Books With Bird: Brilliant Opening LinesAugust 20, 2014
By Allison Checco, VP Account Services
I’ve been obsessed with the opening line of novels for as long as I can remember. They invite you in, pique your curiosity, tease the plot, maybe foretell the action — but only if they’re done right. As a reader, I’d argue it’s one of the most important elements a book needs to deliver – after the plot, of course. To me, the opening line is the author’s chance to make a good first impression. Now you can decide: Do you want to see where this relationship could go or are you having second thoughts?
Since the 8th grade, I’ve had a book by my bedside where I write down the first lines to those books I’ve never written. There are so many — I could write a book about my opening lines. I’m also that chick in the bookstore reading the jacket and opening it to the first page so I can determine if it’s a worthwhile purchase. Those bent pages on your new book? That’s me. The opening line even plays a role in my everyday writing at work and personally. Sometimes I sit for hours contemplating how to frame up that first sentence — and once I do, the words just flow.
Here are some of my favorite opening lines I pulled from my bookshelf. Do you recognize any of them? If so, leave your answers below. You’re not going to see the obviously known, “Call me Ishmael.” Or “It was the best of times, it was the worst of times,” but I hope you have a little fun guessing which books they belong to.
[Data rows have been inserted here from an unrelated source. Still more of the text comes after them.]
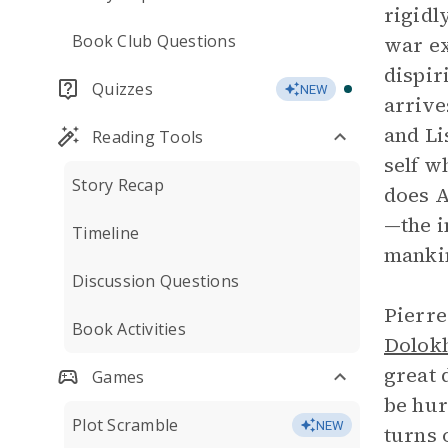
rigidl
Book Club Questions
war ex
dispir
Quizzes
NEW
arrive
and Li
Reading Tools
self w
Story Recap
does A
—the i
Timeline
mankin
Discussion Questions
Pierre
Book Activities
Dolok
great 
Games
be hur
Plot Scramble
NEW
turns 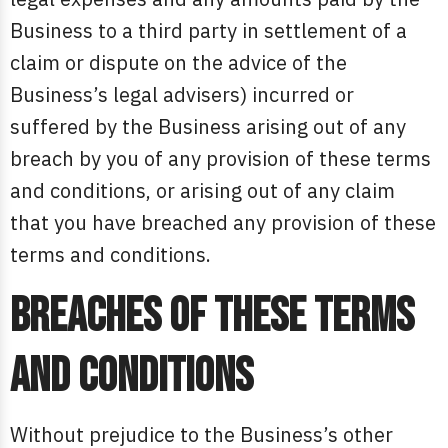
Business to a third party in settlement of a
claim or dispute on the advice of the
Business’s legal advisers) incurred or
suffered by the Business arising out of any
breach by you of any provision of these terms
and conditions, or arising out of any claim
that you have breached any provision of these
terms and conditions.
Breaches of these terms
and conditions
Without prejudice to the Business’s other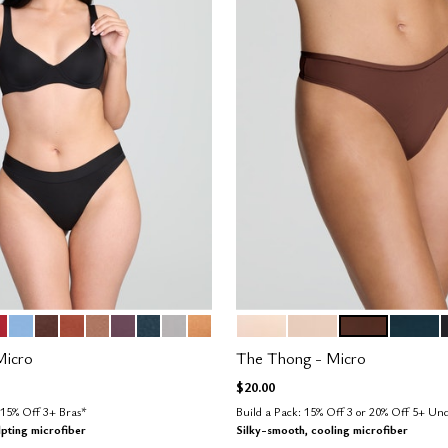
H
CARLET
NIMBUS
ESPRESSO
CLAY
TAUPE
COSMOS
OCEAN
DOVE
CARAMEL
BLUSH
SAND
ESPRESSO
OCEAN
tions
Color Options
Micro
The Thong - Micro
$20.00
15% Off 3+ Bras*
Build a Pack: 15% Off 3 or 20% Off 5+ U
lpting microfiber
Silky-smooth, cooling microfiber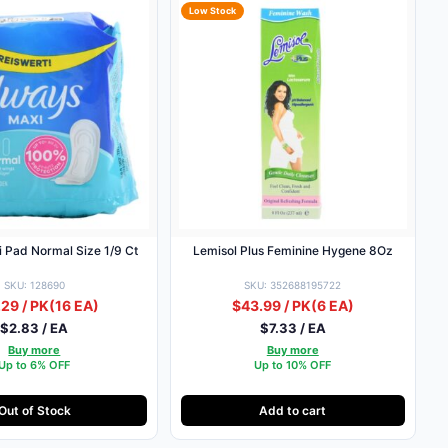
Low Stock
 Pad Normal Size 1/9 Ct
Lemisol Plus Feminine Hygene 8Oz
SKU: 128690
SKU: 352688195722
29 / PK
(16 EA)
$43.99 / PK
(6 EA)
$2.83 / EA
$7.33 / EA
Buy more
Buy more
Up to 6% OFF
Up to 10% OFF
Out of Stock
Add to cart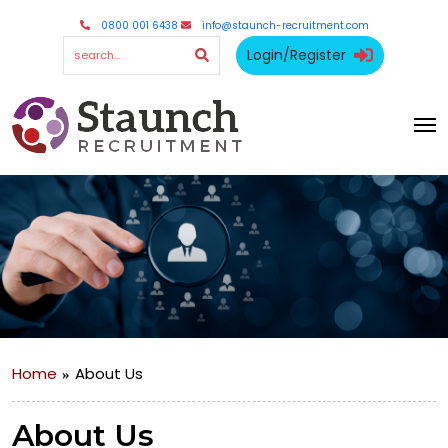
0800 001 6438
info@staunch-recruitment.com
Login/Register
Home
About Us
About Us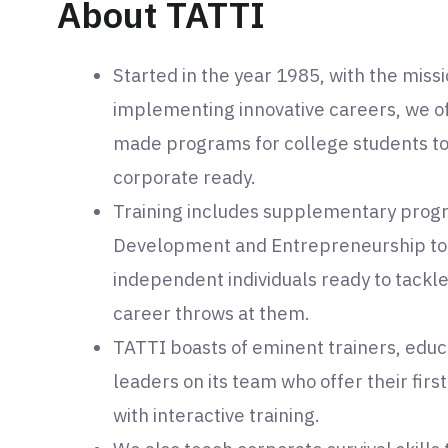
About TATTI
Started in the year 1985, with the miss
implementing innovative careers, we off
made programs for college students t
corporate ready.
Training includes supplementary progr
Development and Entrepreneurship to
independent individuals ready to tackle
career throws at them.
TATTI boasts of eminent trainers, educa
leaders on its team who offer their fir
with interactive training.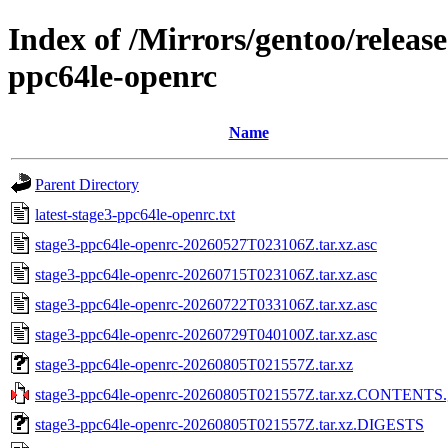
Index of /Mirrors/gentoo/releas
ppc64le-openrc
Name
Parent Directory
latest-stage3-ppc64le-openrc.txt
stage3-ppc64le-openrc-20260527T023106Z.tar.xz.asc
stage3-ppc64le-openrc-20260715T023106Z.tar.xz.asc
stage3-ppc64le-openrc-20260722T033106Z.tar.xz.asc
stage3-ppc64le-openrc-20260729T040100Z.tar.xz.asc
stage3-ppc64le-openrc-20260805T021557Z.tar.xz
stage3-ppc64le-openrc-20260805T021557Z.tar.xz.CONTENTS.
stage3-ppc64le-openrc-20260805T021557Z.tar.xz.DIGESTS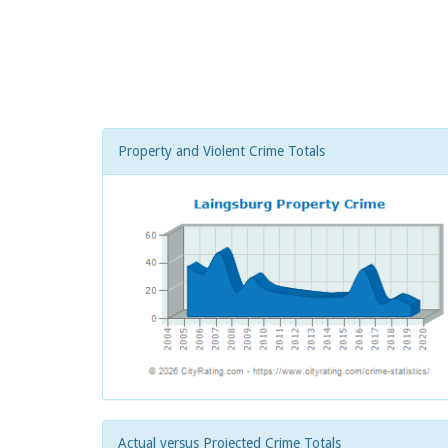
Property and Violent Crime Totals
Actual versus Projected Crime Totals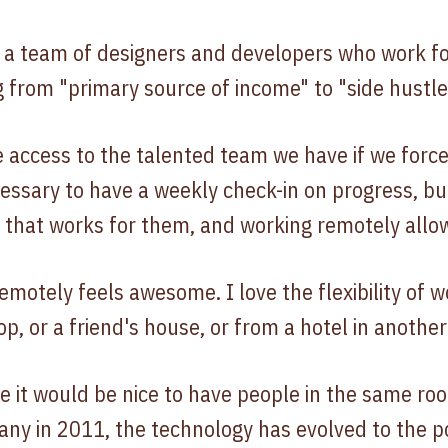
a team of designers and developers who work for 
g from "primary source of income" to "side hustle
 access to the talented team we have if we forc
necessary to have a weekly check-in on progress, b
m that works for them, and working remotely allo
emotely feels awesome. I love the flexibility of 
p, or a friend's house, or from a hotel in another 
e it would be nice to have people in the same ro
any in 2011, the technology has evolved to the 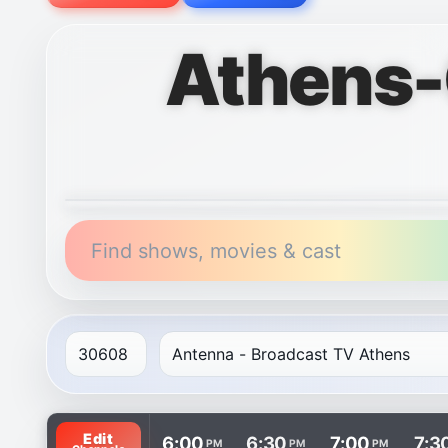
Athens-
Find shows, movies & cast
TV listings are arranged with channels in rows and t
Edit
6:00
6:30
7:00
7:3
PM
PM
PM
No Googling!
I’d never given much thought to how I would die – though I’d had reason enough in the last few months – but even if I had, I would not have imagined it like this.
It was inevitable: the scent of bitter almonds always reminded him of the fate of unrequited love.
Lolita, light of my life, fire of my loins.
All he could see in every direction was water.
It’s a truth universally acknowledged, that a single man in possession of a good fortune, must be in want of a wife
When I think of my wife, I always think of her head.
Late in the winter of my seventeenth year, my mother decided I was depressed, presumably because I rarely left the house, spent quite a lot of time in bed, read the same book over and over, ate infrequently and devoted quite a bit of my abundant free time to thinking about death.
We should start back, Gared urged as the woods began to grow dark around them. “The wildlings are dead.”
The date was April 14, 1912, a sinister day in the maritime history, but of course the man in suite 63-65, shelter deck C did not yet know it.
In my younger and more vulnerable years my father gave me some advice that I’ve been turning over in my mind ever since.
Buck did not read the newspapers, or he would have know that trouble was brewing, not alone of himself, but for every tidewater dog, strong of muscle and with warm, long hair from Puget Sound to San Diego.